Wow thank you everyone for the comments, everything said is actually helpful in my decision making. If I point out the recruiting sgt suggested I apply for ACSO since that would be more of my caliber, does this make a difference to anyone's comments and opinions?


----------



## Griffon (15 Apr 2014)

frenchfrog said:
			
		

> Wow thank you everyone for the comments, everything said is actually helpful in my decision making. If I point out the recruiting sgt suggested I apply for ACSO since that would be more of my caliber, does this make a difference to anyone's comments and opinions?

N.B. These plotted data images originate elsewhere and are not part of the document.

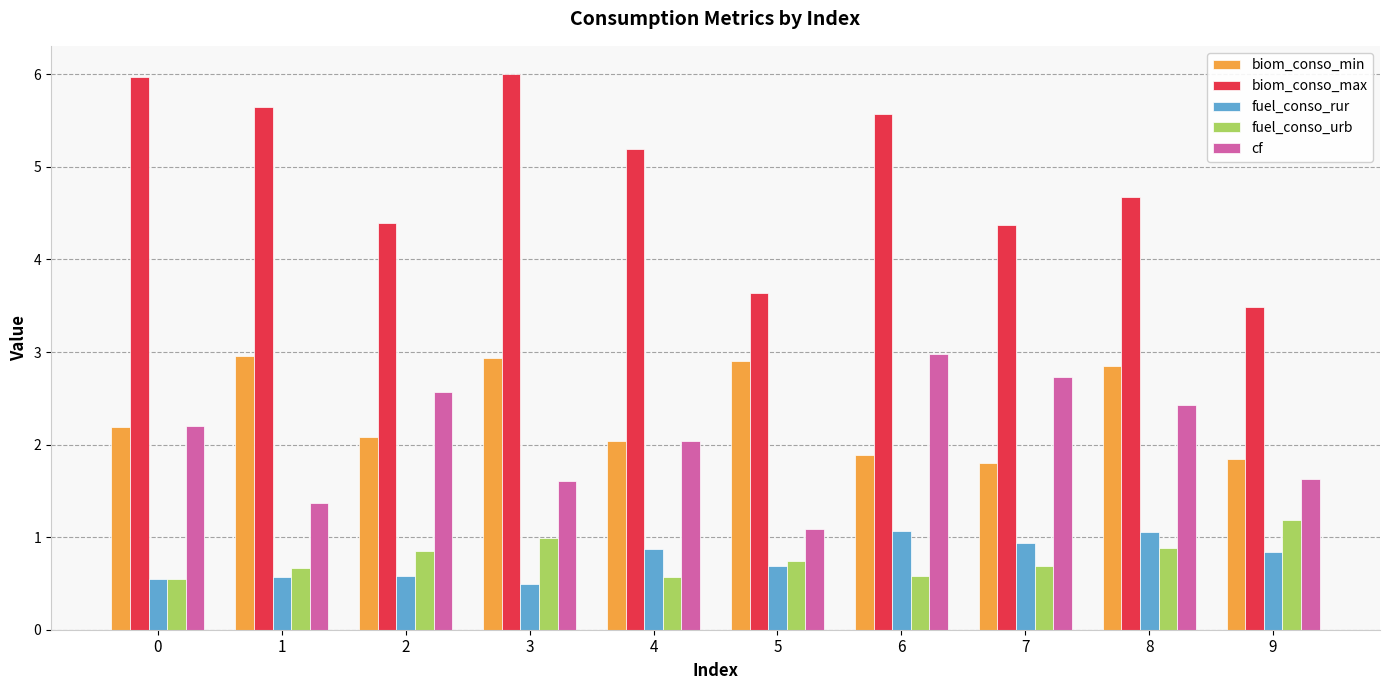

What is the greatest value displayed?

6.0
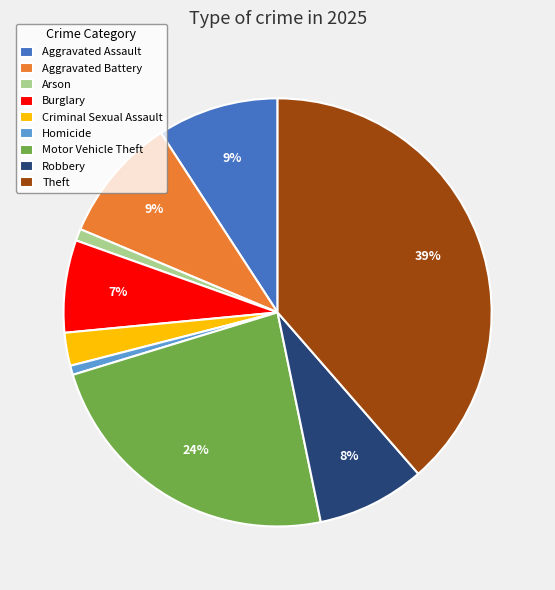

To the nearest percent, what is the difference between the largest and smallest slice percentages?

38%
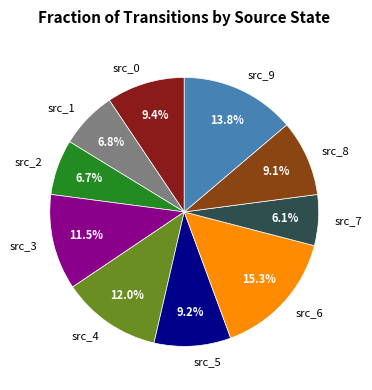

What is the largest slice in the pie chart?

src_6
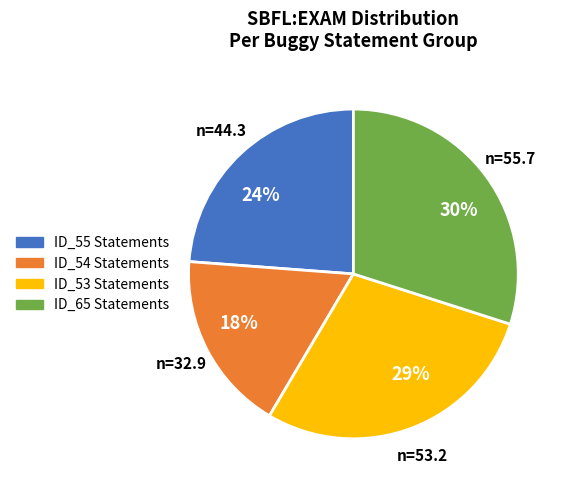

Is the sum of 24% and 18% greater than half?

No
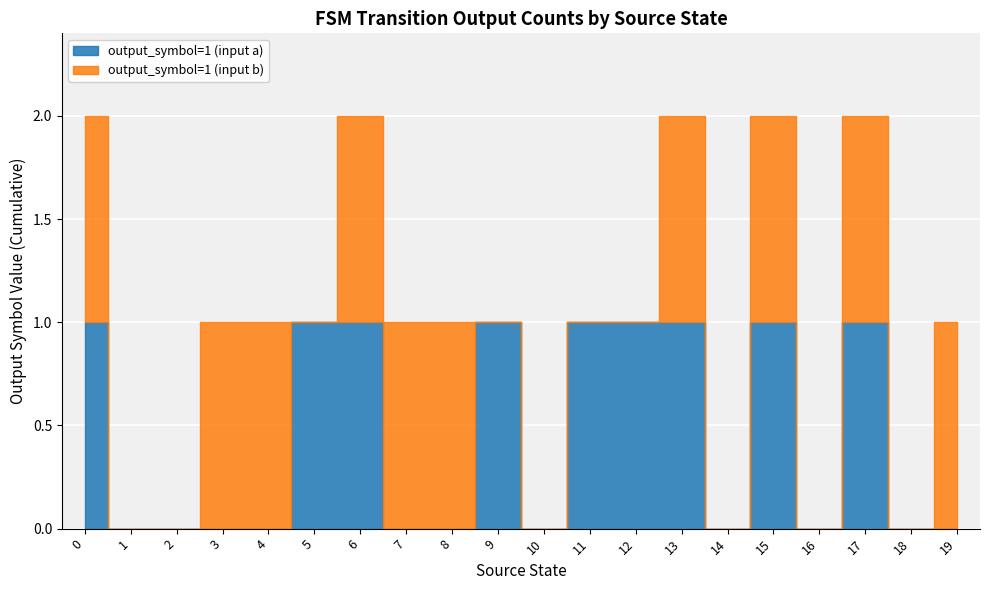

Reading left to right, what are all the values shown in this chart?

output_symbol=1 (input a): 1	0	0	0	0	1	1	0	0	1	0	1	1	1	0	1	0	1	0	0
output_symbol=1 (input b): 1	0	0	1	1	0	1	1	1	0	0	0	0	1	0	1	0	1	0	1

It's your decision, make it.  You're applying to become an officer in the CAF, decisiveness is a requirement.  If you don't know enough information about the occupation to make the decision as to whether you would be interested in it, then research it.  If you still want to apply for pilot, do so.  If you'd also be interested, and I mean really and truly interested, in joining as an ACSO, write that down to.  But these are choices that only you can make, we don't know your personality, interests, strengths.  Only you really know those things.


----------



## George Wallace (15 Apr 2014)

:goodpost:

Well put.


----------



## frenchfrog (15 Apr 2014)

Griffon said:
			
		

> It's your decision, make it.  You're applying to become an officer in the CAF, decisiveness is a requirement.  If you don't know enough information about the occupation to make the decision as to whether you would be interested in it, then research it.  If you still want to apply for pilot, do so.  If you'd also be interested, and I mean really and truly interested, in joining as an ACSO, write that down to.  But these are choices that only you can make, we don't know your personality, interests, strengths.  Only you really know those things.



As I pointed out in the very first post, I'm not asking for someone to tell me what to do, just asking peoples experience and opinion, so I can formulate a better opinion for myself. Telling me it's my decision.... is redundant at this point. Otherwise I would of done whatever the recruiting sergeant said to do. I'm merely asking for opinions and suggestions (see the redundancy here)  based on other peoples opinions and life experience.


----------



## The_Falcon (15 Apr 2014)

Given the lack of interest from pilots/SMEs to enter this thread, and the fact we already have numerous threads of which you can avail yourself of information, I am locking this before we have a flame out and this thread spins out of control.

locked.


----------